* EXERCISE: Each line from the first entry to the line with "70: (118, 260)", both included, is to be returned unchanged, with any pictures dropped.

* PROVIDED DATA:

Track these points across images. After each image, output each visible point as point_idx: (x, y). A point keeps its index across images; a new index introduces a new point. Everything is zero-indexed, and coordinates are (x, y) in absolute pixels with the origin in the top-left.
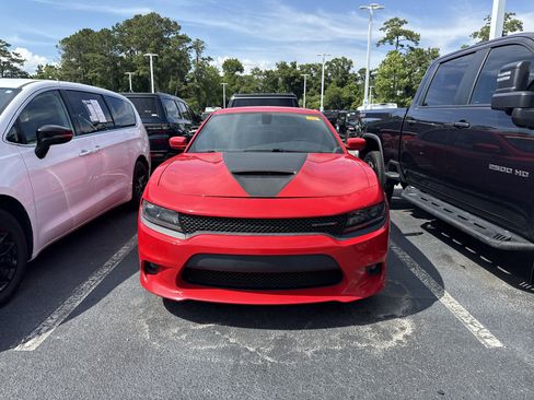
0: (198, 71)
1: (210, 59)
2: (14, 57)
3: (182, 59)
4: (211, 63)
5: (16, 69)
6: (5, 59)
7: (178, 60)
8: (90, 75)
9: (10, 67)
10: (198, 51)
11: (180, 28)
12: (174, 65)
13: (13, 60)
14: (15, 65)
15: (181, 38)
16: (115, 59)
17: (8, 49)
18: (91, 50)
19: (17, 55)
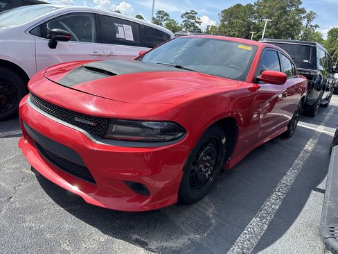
0: (305, 34)
1: (317, 26)
2: (197, 20)
3: (296, 25)
4: (317, 30)
5: (197, 27)
6: (193, 21)
7: (292, 26)
8: (232, 33)
9: (194, 26)
10: (309, 21)
11: (301, 3)
12: (288, 29)
13: (196, 22)
14: (197, 25)
15: (299, 10)
16: (250, 24)
17: (196, 16)
18: (238, 18)
19: (199, 19)
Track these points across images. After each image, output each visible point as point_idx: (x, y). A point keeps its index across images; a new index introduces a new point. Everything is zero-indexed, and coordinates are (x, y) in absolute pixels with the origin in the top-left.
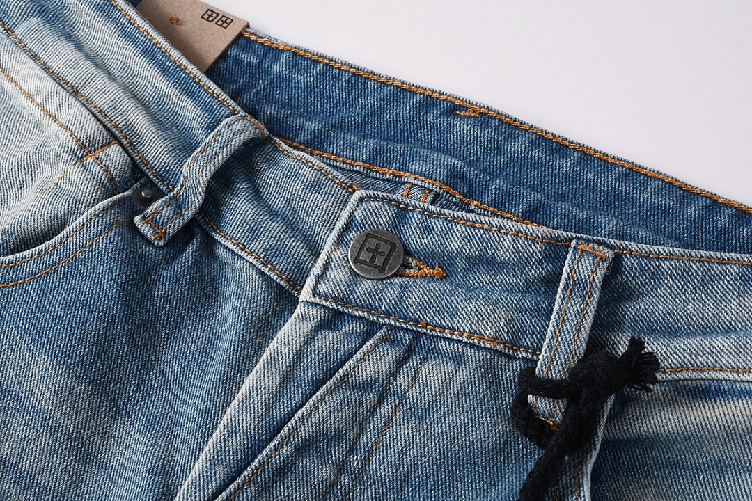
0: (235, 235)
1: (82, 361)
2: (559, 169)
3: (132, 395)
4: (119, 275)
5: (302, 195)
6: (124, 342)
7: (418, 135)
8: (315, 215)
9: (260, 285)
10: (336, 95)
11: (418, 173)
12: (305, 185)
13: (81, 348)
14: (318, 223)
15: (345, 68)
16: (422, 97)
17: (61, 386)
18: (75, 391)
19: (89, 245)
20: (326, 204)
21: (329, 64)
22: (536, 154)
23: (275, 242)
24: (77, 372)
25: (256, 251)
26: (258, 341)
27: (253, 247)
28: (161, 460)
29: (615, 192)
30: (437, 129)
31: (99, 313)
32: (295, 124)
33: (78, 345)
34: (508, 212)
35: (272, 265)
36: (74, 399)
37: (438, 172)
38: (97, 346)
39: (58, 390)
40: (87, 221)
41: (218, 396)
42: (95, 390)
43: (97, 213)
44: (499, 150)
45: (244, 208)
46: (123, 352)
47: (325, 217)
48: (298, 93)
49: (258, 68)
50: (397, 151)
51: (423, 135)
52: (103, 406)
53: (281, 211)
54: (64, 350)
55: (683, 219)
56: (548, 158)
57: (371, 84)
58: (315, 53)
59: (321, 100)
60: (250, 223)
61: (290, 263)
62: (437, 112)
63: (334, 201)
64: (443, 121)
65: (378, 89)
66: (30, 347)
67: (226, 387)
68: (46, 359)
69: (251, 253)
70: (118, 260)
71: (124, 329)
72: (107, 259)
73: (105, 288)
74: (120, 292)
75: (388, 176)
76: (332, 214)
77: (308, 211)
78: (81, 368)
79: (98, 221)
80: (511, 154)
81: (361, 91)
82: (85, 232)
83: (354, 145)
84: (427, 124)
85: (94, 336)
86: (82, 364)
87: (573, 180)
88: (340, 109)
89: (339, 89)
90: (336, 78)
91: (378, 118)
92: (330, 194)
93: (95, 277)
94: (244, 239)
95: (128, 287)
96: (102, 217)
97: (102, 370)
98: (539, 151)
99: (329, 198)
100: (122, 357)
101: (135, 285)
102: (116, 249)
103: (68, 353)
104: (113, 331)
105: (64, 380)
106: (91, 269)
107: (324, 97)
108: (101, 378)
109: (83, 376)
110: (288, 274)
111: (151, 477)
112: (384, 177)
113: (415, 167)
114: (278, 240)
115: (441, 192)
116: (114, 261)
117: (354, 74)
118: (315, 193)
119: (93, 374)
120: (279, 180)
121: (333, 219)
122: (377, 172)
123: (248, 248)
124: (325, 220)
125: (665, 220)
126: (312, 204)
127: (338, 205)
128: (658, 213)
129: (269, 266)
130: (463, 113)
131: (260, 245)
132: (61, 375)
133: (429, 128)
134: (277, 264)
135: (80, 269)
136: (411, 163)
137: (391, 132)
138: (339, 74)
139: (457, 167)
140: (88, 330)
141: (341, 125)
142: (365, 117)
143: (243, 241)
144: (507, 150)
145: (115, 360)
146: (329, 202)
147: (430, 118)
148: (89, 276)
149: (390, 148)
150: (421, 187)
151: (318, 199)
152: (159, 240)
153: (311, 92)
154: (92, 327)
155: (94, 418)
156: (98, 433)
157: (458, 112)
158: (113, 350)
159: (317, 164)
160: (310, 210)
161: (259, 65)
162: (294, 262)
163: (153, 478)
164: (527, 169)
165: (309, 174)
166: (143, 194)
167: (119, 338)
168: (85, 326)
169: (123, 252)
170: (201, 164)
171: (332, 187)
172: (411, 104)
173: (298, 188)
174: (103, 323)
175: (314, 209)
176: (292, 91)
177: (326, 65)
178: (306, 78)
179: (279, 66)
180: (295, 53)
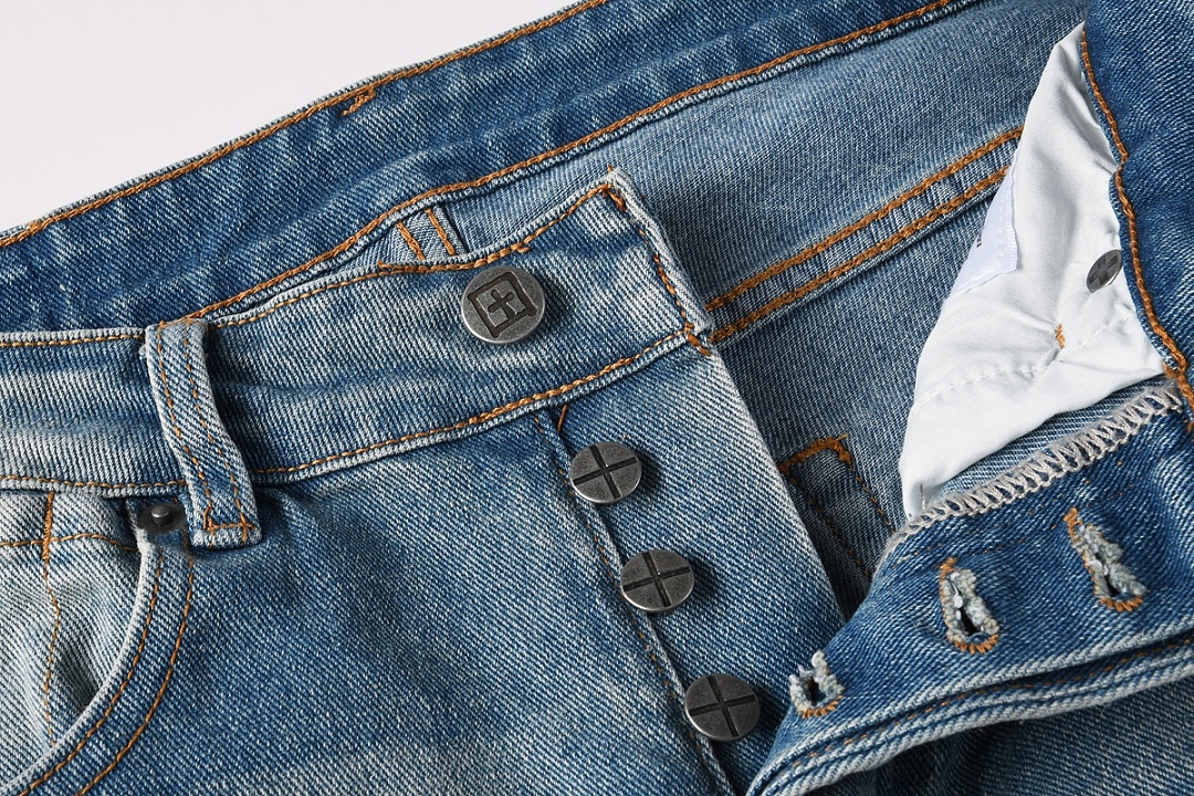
0: (324, 452)
1: (338, 730)
2: (527, 73)
3: (431, 707)
4: (262, 612)
5: (340, 334)
6: (353, 664)
7: (330, 175)
8: (379, 337)
9: (421, 470)
10: (179, 221)
11: (392, 204)
12: (329, 321)
13: (321, 720)
14: (395, 342)
15: (152, 182)
16: (285, 132)
17: (349, 781)
18: (369, 769)
19: (189, 611)
20: (380, 314)
21: (128, 194)
22: (485, 78)
23: (377, 411)
24: (347, 748)
25: (371, 441)
26: (498, 519)
27: (361, 440)
28: (562, 731)
29: (606, 45)
30: (346, 147)
31: (290, 668)
32: (173, 291)
33: (313, 720)
34: (536, 155)
35: (405, 434)
36: (379, 779)
37: (414, 182)
38: (332, 699)
39: (351, 788)
40: (153, 586)
41: (536, 610)
42: (388, 744)
43: (155, 566)
44: (440, 109)
45: (295, 413)
46: (366, 674)
47: (394, 329)
48: (127, 259)
49: (36, 276)
50: (335, 212)
51: (336, 170)
52: (417, 751)
53: (335, 377)
54: (305, 740)
55: (700, 10)
56: (501, 71)
57: (207, 173)
58: (93, 198)
59: (165, 244)
60: (324, 422)
61: (420, 413)
62: (324, 131)
63: (384, 303)
64: (344, 133)
65: (222, 170)
66: (256, 780)
67: (533, 595)
68: (295, 771)
69: (368, 449)
70: (243, 596)
71: (336, 652)
72: (229, 607)
73: (262, 642)
74: (284, 629)
75: (361, 243)
76: (398, 317)
77: (366, 343)
78: (346, 738)
79: (168, 575)
80: (459, 101)
81: (206, 191)
82: (164, 600)
83: (276, 250)
84: (329, 153)
85: (316, 693)
86: (341, 733)
87: (552, 72)
88: (201, 233)
89: (175, 212)
90: (156, 203)
91: (261, 199)
92: (369, 300)
93: (235, 641)
94: (341, 444)
95: (285, 614)
96: (166, 566)
97: (369, 714)
98: (484, 73)
99: (374, 304)
100: (372, 679)
101: (290, 604)
102: (227, 586)
103: (312, 739)
104: (328, 667)
105: (345, 772)
106: (219, 638)
107: (165, 238)
108: (379, 725)
109: (359, 745)
110: (433, 424)
111: (576, 754)
112: (358, 249)
113: (382, 202)
114: (378, 405)
115: (444, 197)
116: (240, 602)
117: (173, 180)
118: (352, 317)
119: (365, 731)
120: (288, 349)
121: (406, 321)
122: (343, 252)
123: (358, 448)
124: (398, 332)
125: (683, 27)
126: (362, 331)
127: (392, 301)
128: (670, 27)
129: (403, 439)
130: (352, 109)
131: (367, 430)
132: (335, 770)
133: (336, 155)
134: (409, 427)
135: (204, 651)
136: (370, 204)
137: (295, 200)
138: (153, 195)
139: (425, 160)
140: (303, 695)
141: (228, 245)
142: (244, 211)
143: (342, 448)
144: (450, 101)
145: (368, 691)
146: (380, 309)
147: (325, 143)
148: (226, 648)
149: (324, 217)
150: (416, 213)
151: (363, 319)
152: (252, 534)
153: (143, 245)
154: (302, 687)
155: (424, 773)
156: (448, 782)
157: (345, 112)
158: (353, 684)
159: (312, 287)
160: (367, 340)
161: (33, 272)
162: (422, 406)
163: (579, 753)
164: (494, 103)
165: (320, 305)
166: (156, 516)
167: (344, 667)
168: (294, 694)
169: (238, 582)
170: (190, 413)
171: (362, 290)
172: (283, 149)
173: (325, 332)
174: (308, 671)
175: (370, 334)
176: (116, 264)
177: (124, 198)
178: (118, 234)
179: (63, 251)
180: (64, 220)
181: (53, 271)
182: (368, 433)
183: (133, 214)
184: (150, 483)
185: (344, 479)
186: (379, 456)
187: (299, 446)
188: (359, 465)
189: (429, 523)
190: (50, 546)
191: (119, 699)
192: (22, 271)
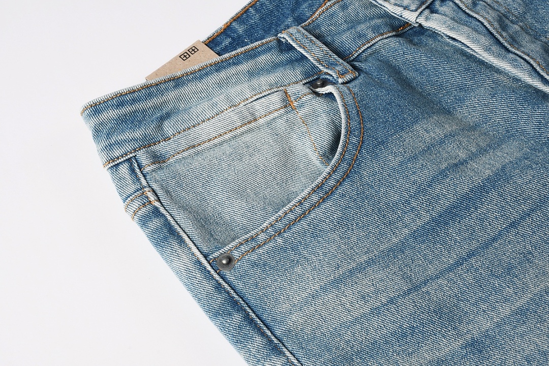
0: (359, 45)
21: (252, 5)
25: (373, 37)
27: (370, 37)
48: (261, 25)
49: (235, 40)
60: (355, 37)
69: (373, 39)
90: (262, 5)
94: (363, 41)
123: (370, 40)
152: (356, 74)
161: (233, 39)
166: (319, 84)
176: (259, 28)
177: (251, 7)
178: (255, 18)
179: (240, 29)
180: (235, 20)
181: (239, 37)
182: (370, 35)
183: (257, 10)
184: (308, 77)
185: (369, 51)
186: (378, 40)
187: (350, 47)
188: (373, 44)
189: (404, 54)
190: (294, 104)
191: (350, 124)
192: (230, 40)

* OUTPUT FOR THIS EXERCISE:
Track these points across images. After each image, output each visible point as point_idx: (x, y). A point keeps its index across images; a new index introduces a new point. Everything is zero-indexed, and coordinates are (x, y) in absolute pixels with the origin in the top-left.
0: (198, 71)
1: (210, 59)
2: (14, 57)
3: (182, 59)
4: (211, 63)
5: (16, 69)
6: (5, 59)
7: (178, 60)
8: (90, 75)
9: (10, 67)
10: (198, 51)
11: (180, 28)
12: (174, 65)
13: (13, 60)
14: (15, 65)
15: (181, 38)
16: (115, 59)
17: (8, 49)
18: (91, 50)
19: (17, 55)
0: (305, 34)
1: (317, 26)
2: (197, 20)
3: (296, 25)
4: (317, 30)
5: (197, 27)
6: (193, 21)
7: (292, 26)
8: (232, 33)
9: (194, 26)
10: (309, 21)
11: (301, 3)
12: (288, 29)
13: (196, 22)
14: (197, 25)
15: (299, 10)
16: (250, 24)
17: (196, 16)
18: (238, 18)
19: (199, 19)
Track these points across images. After each image, output each visible point as point_idx: (x, y). A point keeps its index across images; a new index introduces a new point. Everything is zero-indexed, and coordinates are (x, y) in absolute pixels with the origin in the top-left.
0: (235, 235)
1: (82, 361)
2: (559, 169)
3: (132, 395)
4: (119, 275)
5: (302, 195)
6: (124, 342)
7: (418, 135)
8: (315, 215)
9: (260, 285)
10: (336, 95)
11: (418, 173)
12: (305, 185)
13: (81, 348)
14: (318, 223)
15: (345, 68)
16: (422, 97)
17: (61, 386)
18: (75, 391)
19: (89, 245)
20: (326, 204)
21: (329, 64)
22: (536, 154)
23: (275, 242)
24: (77, 372)
25: (256, 251)
26: (258, 341)
27: (253, 247)
28: (161, 460)
29: (615, 192)
30: (437, 129)
31: (99, 313)
32: (295, 124)
33: (78, 345)
34: (508, 212)
35: (272, 265)
36: (74, 399)
37: (438, 172)
38: (97, 346)
39: (58, 390)
40: (87, 221)
41: (218, 396)
42: (95, 390)
43: (97, 213)
44: (499, 150)
45: (244, 208)
46: (123, 352)
47: (325, 217)
48: (298, 93)
49: (258, 68)
50: (397, 151)
51: (423, 135)
52: (103, 406)
53: (281, 211)
54: (64, 350)
55: (683, 219)
56: (548, 158)
57: (371, 84)
58: (315, 53)
59: (321, 100)
60: (250, 223)
61: (290, 263)
62: (437, 112)
63: (334, 201)
64: (443, 121)
65: (378, 89)
66: (30, 347)
67: (226, 387)
68: (46, 359)
69: (251, 253)
70: (118, 260)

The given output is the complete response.